- Quoted passage:
┌────────
Reputation: 745
I've seen a couple of similar threads, but they all seem to be about massive databases. I've created a dummy database to demonstrate the issue after seeing this crop up in a small live database this morning.
The basis for this data is as follows: a company keeps track of stock portfolios for its 100 clients. Each of 1000 stocks has a daily record that lists the four investors that own it, along with their percentage. Unfortunately, it has a glitch that allows for an owner to show up multiple times. The procedure parses the data and separates the records out so there are 4 records for each stock on each day, and it will then add up the portfolio total for each owner. However, because there are multiple records, that can overstate the value for that owner. So a flag is being inserted to identify any of these duplicates. Later in the code, the value of each line is multiplied by that flag, which is 0 for a duplicate and 1 if not.
└────────
- Records provided:
┌────────
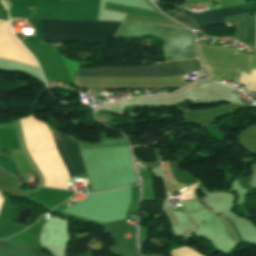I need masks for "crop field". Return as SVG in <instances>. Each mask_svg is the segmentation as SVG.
Instances as JSON below:
<instances>
[{"label": "crop field", "mask_w": 256, "mask_h": 256, "mask_svg": "<svg viewBox=\"0 0 256 256\" xmlns=\"http://www.w3.org/2000/svg\"><path fill=\"white\" fill-rule=\"evenodd\" d=\"M146 35L161 36L162 51L166 62L198 60L194 50V36L189 30L122 23L116 36L128 38ZM201 68L199 61H182L142 67L78 69L76 76L184 75L188 72L199 71Z\"/></svg>", "instance_id": "1"}, {"label": "crop field", "mask_w": 256, "mask_h": 256, "mask_svg": "<svg viewBox=\"0 0 256 256\" xmlns=\"http://www.w3.org/2000/svg\"><path fill=\"white\" fill-rule=\"evenodd\" d=\"M45 43L61 44L70 41L104 44L114 36L120 23L104 21H71L39 19Z\"/></svg>", "instance_id": "2"}, {"label": "crop field", "mask_w": 256, "mask_h": 256, "mask_svg": "<svg viewBox=\"0 0 256 256\" xmlns=\"http://www.w3.org/2000/svg\"><path fill=\"white\" fill-rule=\"evenodd\" d=\"M245 6L246 5L219 8L198 14H193L183 10L175 14L172 18L178 20L191 29L200 30L204 27L215 24H225L224 16L247 12Z\"/></svg>", "instance_id": "3"}, {"label": "crop field", "mask_w": 256, "mask_h": 256, "mask_svg": "<svg viewBox=\"0 0 256 256\" xmlns=\"http://www.w3.org/2000/svg\"><path fill=\"white\" fill-rule=\"evenodd\" d=\"M51 133L70 178L85 172L77 140L57 131H51Z\"/></svg>", "instance_id": "4"}, {"label": "crop field", "mask_w": 256, "mask_h": 256, "mask_svg": "<svg viewBox=\"0 0 256 256\" xmlns=\"http://www.w3.org/2000/svg\"><path fill=\"white\" fill-rule=\"evenodd\" d=\"M226 23L230 27L236 26V36H224L231 37L233 39L240 40L245 45L253 47L254 39V23L255 16L251 17L248 13L225 17ZM239 41V42H240Z\"/></svg>", "instance_id": "5"}, {"label": "crop field", "mask_w": 256, "mask_h": 256, "mask_svg": "<svg viewBox=\"0 0 256 256\" xmlns=\"http://www.w3.org/2000/svg\"><path fill=\"white\" fill-rule=\"evenodd\" d=\"M140 160L153 161V149L145 146H140Z\"/></svg>", "instance_id": "6"}, {"label": "crop field", "mask_w": 256, "mask_h": 256, "mask_svg": "<svg viewBox=\"0 0 256 256\" xmlns=\"http://www.w3.org/2000/svg\"><path fill=\"white\" fill-rule=\"evenodd\" d=\"M133 156L139 160V147L132 148Z\"/></svg>", "instance_id": "7"}, {"label": "crop field", "mask_w": 256, "mask_h": 256, "mask_svg": "<svg viewBox=\"0 0 256 256\" xmlns=\"http://www.w3.org/2000/svg\"><path fill=\"white\" fill-rule=\"evenodd\" d=\"M172 255H173V256H178V255L174 254L173 252H172Z\"/></svg>", "instance_id": "8"}]
</instances>
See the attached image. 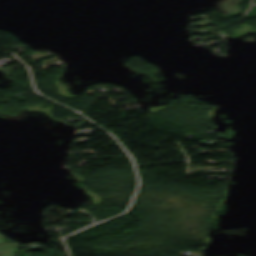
└────────
- Challenge A: In the post about duplicate stock owners, list every number in the paragraph beginning "The basis for this data", whether written in digits or in words.
- Challenge B: According to the post about duplicate stock owners, what value does the flag have for a duplicate record?
- Challenge C: Write the next part of the post about duplicate stock owners, picking up after its final sentence.

- Right answer A: 100, 1000, four, 4, 0, 1

- Right answer B: 0

- Right answer C:
I have five methods of updating that flag. I start with 0, which is just to use a CTE with a SELECT statement as a baseline; it takes about 0.07 seconds. 1 uses that CTE with a JOIN to update the table and takes about 48 seconds. 2 uses a nested select statement instead of the CTE and takes about 48 seconds. 3 dumps that CTE to a table variable and and joins to that and takes about 0.13 seconds. 4 I had thought would be the least efficient because it uses a counter loop and updates one row at a time, but it only took 0.17 seconds. 5 uses a CASE statement to update all rows, joined to a CTE, and takes about 48 seconds.
DECLARE @OwnRec TABLE (
StockID INT
, TradeDate DATE
, Shares DECIMAL(4,0)
, Price DECIMAL(4,2)
, Owner1 INT
, Owner1Pct DECIMAL(3,2)
, Owner2 INT
, Owner2Pct DECIMAL(3,2)
, Owner3 INT
, Owner3Pct DECIMAL(3,2)
, Owner4 INT
, Owner4Pct DECIMAL(3,2)
)
DECLARE @OwnRec2 TABLE (
RecID INT IDENTITY
, StockID INT
, TradeDate DATE
, Shares DECIMAL(4,0)
, Price DECIMAL(4,2)
, Owner0 INT
, Owner0Pct DECIMAL(3,2)
, OwnerNum INT
, DupeOwner TINYINT
)
DECLARE @CullDupe TABLE (
ID INT IDENTITY
, RecID INT
)
DECLARE @Method INT
, @Counter1 INT = 0
, @StartTime DATETIME
--Populate tables with dummy data
WHILE @Counter1 < 1000
BEGIN
SET @Counter1 += 1
INSERT INTO @OwnRec (
StockID
, TradeDate
, Shares
, Price
, Owner1
, Owner1Pct
, Owner2
, Owner2Pct
, Owner3
, Owner3Pct
, Owner4
, Owner4Pct
)
SELECT @Counter1
, '2016-09-26'
, ROUND((RAND() * 1000 + 500)/25,0)*25
, ROUND((RAND() * 30 + 20),2)
, ROUND((RAND() * 100 + .5),0)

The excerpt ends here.